> **Passage**:

It has taken Zola a long time to step out of the shadow of Serie A's great. At Napoli he also had to contend with the Brazilian Careca as well as the formidable Argentinian, and it was not until he moved to Parma three seasons ago and was switched from midfield to attack that he really came into his own.

Now, aged 29, he has been handed the ultimate accolade: selection ahead of Baggio in the national team as partner to Fabrizio Ravanelli. It has not been one of Arrigo Sacchi's more popular decisions but then few have been. To Sacchi's detractors, Zola epitomises the work ethic which the coach holds so dear at the expense, they believe, of flair.

But that is to do Zola, a player of sharp skills and flawless technique, a disservice, even if to hear him talking it could be the coach himself. Zola, who was included in Sacchi's first selection in November 1991, denies that the accent on "team players" within the squad has been to the detriment of the skill factor, and as a consequence the absence of individualists such as Gianluca Vialli and Beppe Signori. "The Italian squad has many good players," he said. "We work a lot and when a group works a lot they get results. We are prepared to work for that success and if we do not win this tournament I promise you we will play well."

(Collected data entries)
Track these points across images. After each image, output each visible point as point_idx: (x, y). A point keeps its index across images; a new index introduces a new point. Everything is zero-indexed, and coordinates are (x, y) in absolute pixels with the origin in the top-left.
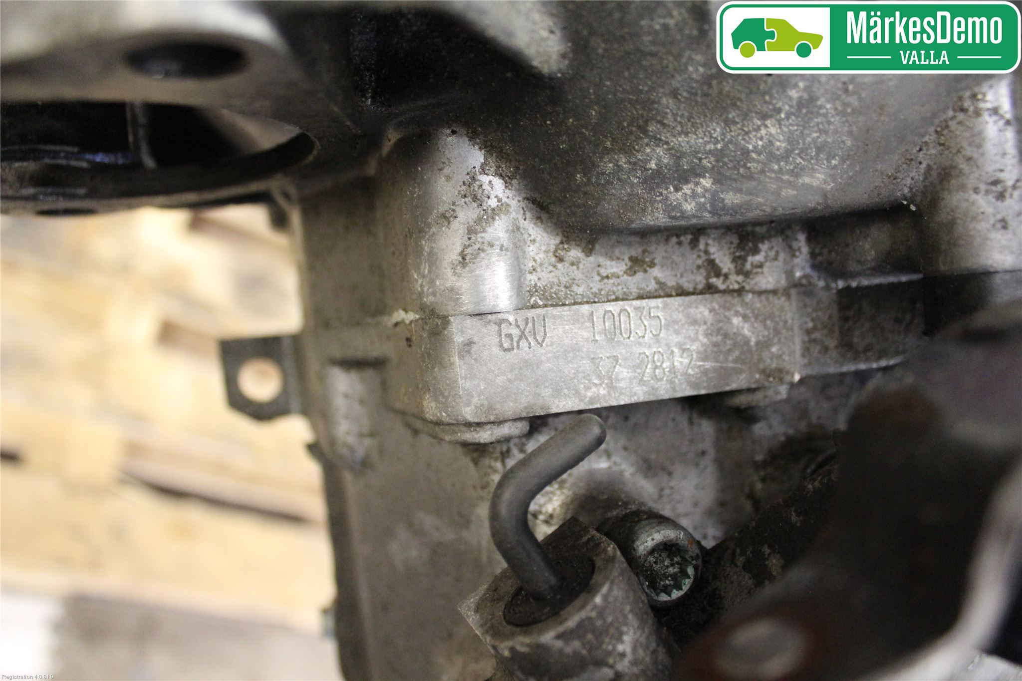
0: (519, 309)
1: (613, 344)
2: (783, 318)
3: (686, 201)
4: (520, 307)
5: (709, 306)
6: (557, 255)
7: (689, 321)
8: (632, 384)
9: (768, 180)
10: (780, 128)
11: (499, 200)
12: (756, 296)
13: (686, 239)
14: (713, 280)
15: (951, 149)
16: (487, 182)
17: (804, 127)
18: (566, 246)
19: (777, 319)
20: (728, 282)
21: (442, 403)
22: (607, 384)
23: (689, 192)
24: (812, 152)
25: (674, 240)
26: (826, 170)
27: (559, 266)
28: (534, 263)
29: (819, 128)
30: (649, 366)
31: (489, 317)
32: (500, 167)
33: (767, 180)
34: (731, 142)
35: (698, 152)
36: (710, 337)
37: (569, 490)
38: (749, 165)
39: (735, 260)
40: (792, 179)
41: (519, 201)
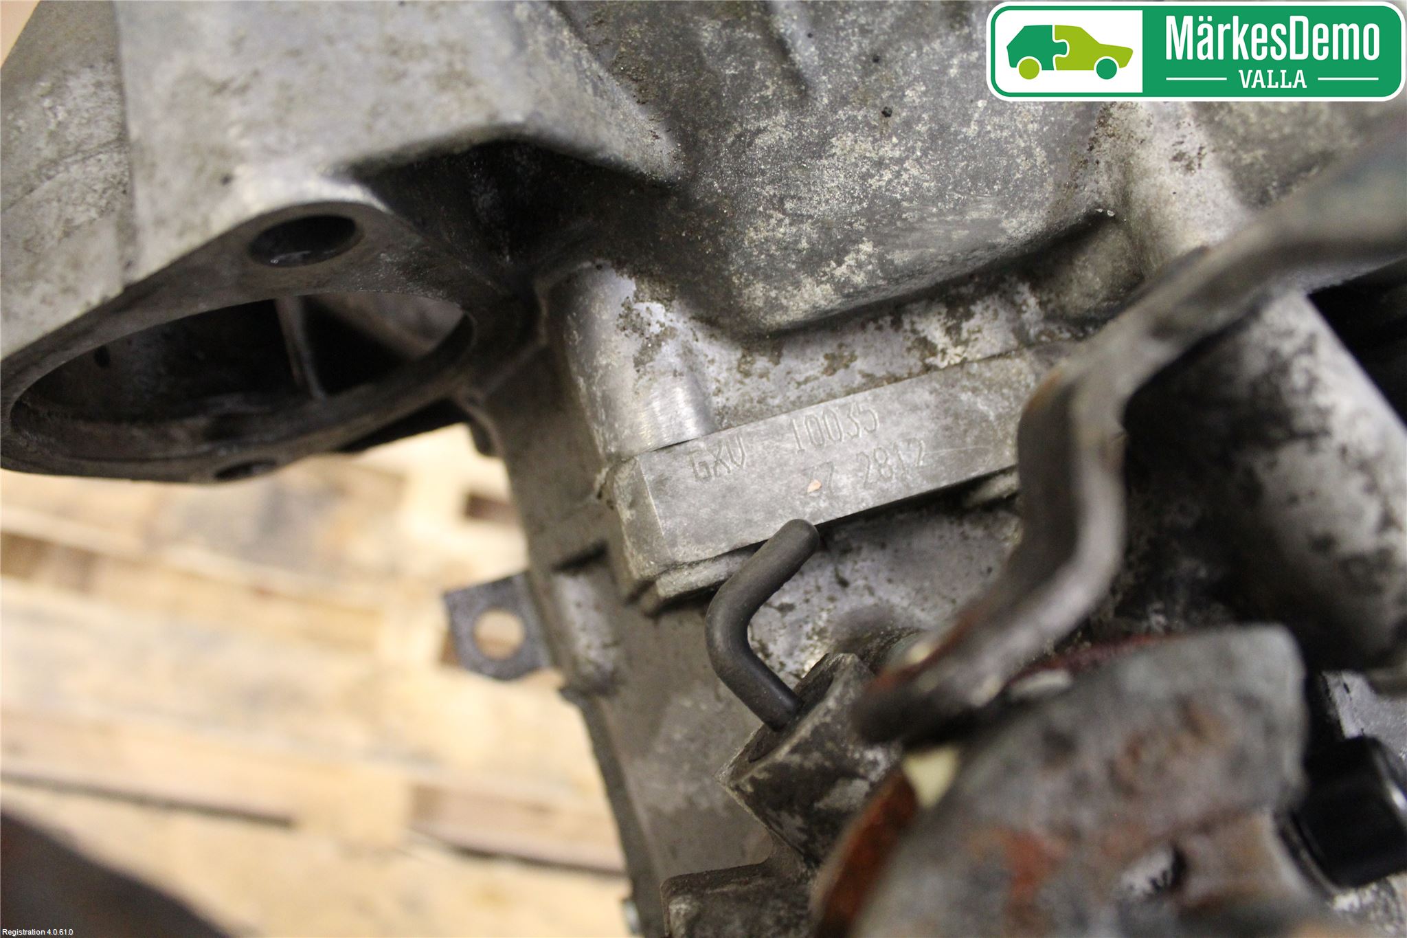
0: (710, 434)
1: (823, 450)
2: (1023, 383)
3: (854, 273)
4: (709, 431)
5: (927, 387)
6: (741, 370)
7: (908, 408)
8: (856, 490)
9: (933, 227)
10: (921, 167)
11: (662, 325)
12: (983, 364)
13: (886, 322)
14: (930, 360)
15: (1122, 138)
16: (645, 309)
17: (948, 160)
18: (749, 359)
19: (1016, 385)
20: (948, 358)
21: (648, 551)
22: (826, 495)
23: (853, 263)
24: (967, 183)
25: (871, 326)
26: (992, 198)
27: (747, 381)
28: (718, 384)
29: (963, 156)
30: (871, 467)
31: (677, 448)
32: (655, 291)
33: (930, 226)
34: (875, 196)
35: (846, 218)
36: (936, 420)
37: (831, 639)
38: (904, 216)
39: (948, 331)
40: (957, 218)
41: (685, 322)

> **Task item A**:
In the passage about Zola, when was he included in one of Sacchi's selections for the first time?
> **Task item B**:
Write the next part of the passage about Zola, picking up after its last sentence.

> **Written answer A**:
November 1991

> **Written answer B**:
Such conviction is all the more impressive coming from one as modest as Zola, a humorous, affable little man too. Asked if he might follow some of his fellow Serie A performers to England when his contract with Parma expires in 1998, he replied: "Yes, I believe I can play here. As you can see I am well built for your high-ball game. I remember in Copenhagen two years ago in the Cup-Winners' Cup final I always seemed to be winning the aerial battles with Tony Adams."

His insistence on doing the interview in English, albeit shaky, without recourse to the attendant translator spoke volumes too for his single- mindedness. It may explain why he may eventually have developed such a fine, if not exactly intuitive, understanding with Faustino Asprilla at Parma. Good enough, anyway, to reduce him to tears when the Colombian decided to pack his bags and head for Newcastle last season.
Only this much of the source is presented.